§ Your instructions
Please print exactly the lines running from the one that contains "is an e_avalon_slave" to the end of the data, with both lines included.

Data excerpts
════════════════

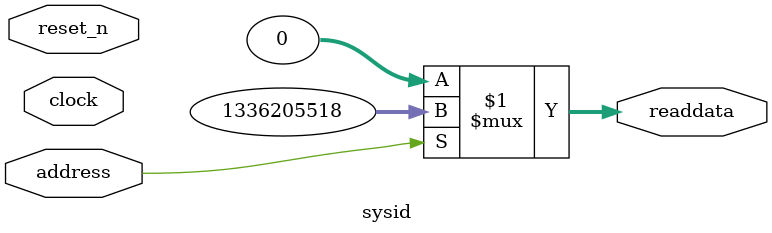
<source format=v>

`timescale 1ns / 1ps
// synthesis translate_on

// turn off superfluous verilog processor warnings 
// altera message_level Level1 
// altera message_off 10034 10035 10036 10037 10230 10240 10030 

module sysid (
               // inputs:
                address,
                clock,
                reset_n,

               // outputs:
                readdata
             )
;

  output  [ 31: 0] readdata;
  input            address;
  input            clock;
  input            reset_n;

  wire    [ 31: 0] readdata;
  //control_slave, which is an e_avalon_slave
  assign readdata = address ? 1336205518 : 0;

endmodule


</source>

════════════════

§ Result of this exercise
  //control_slave, which is an e_avalon_slave
  assign readdata = address ? 1336205518 : 0;

endmodule


</source>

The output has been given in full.